The film unfolds and reveals the women’s unique and vibrant personalities. Seeing them through their complexities brings about feelings of heartbreak that begins once Laia leaves the throuple, and their shared home, to go on a trip.
Some of the scenes featured powerful emotional elements that beautifully portrayed the pain of separation and how being apart from the ones you love can, at times, bring about unbearable sorrow. The sadness that comes through onto the screen in these scenes will pull you into the heart of the character in a beautiful yet sometimes painful way.

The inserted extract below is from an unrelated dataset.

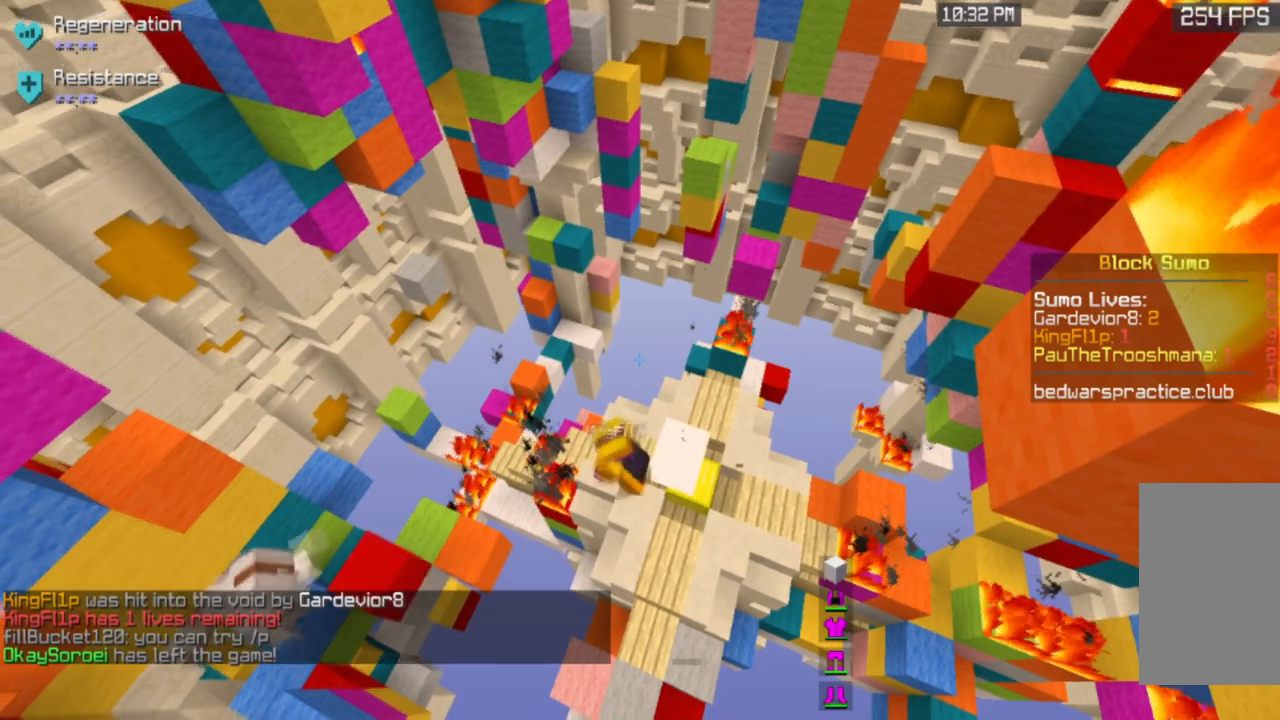
{"keys": [], "mouse": [], "events": []}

When Laia leaves, Martina and Anto feel like a part of their heart is being ripped out. The director, Ruth Caudeli, does a good job at making the viewer feel the pain that these characters are experiencing. The saddest scenes without Laia are shot in black and white and add a layer of depth to the film. The emotions of joy and happiness that fill the beginning of the film are gone. The feeling of loss sets in for Martina and Anto in a tangible way. The black and white cinematography style is clever and well used.
While their heartbreak was at the center of this film, romance also filled the air too. Witnessing the love and bond between Martina and Anto was healing to watch. The power of their love overcomes the feeling of loneliness they once experienced.
Petit Mal is a story that explores important topics such as loneliness, heartbreak, and the difficulties of love in conflict that has the strength to carry on. The romantic drama portrayed in this film was well executed with great acting and realistic storytelling.
Anyone interested in watching a good artistic foreign film with timely messages should give it a watch. 4/5 stars.
Now on Netflix and other streaming services.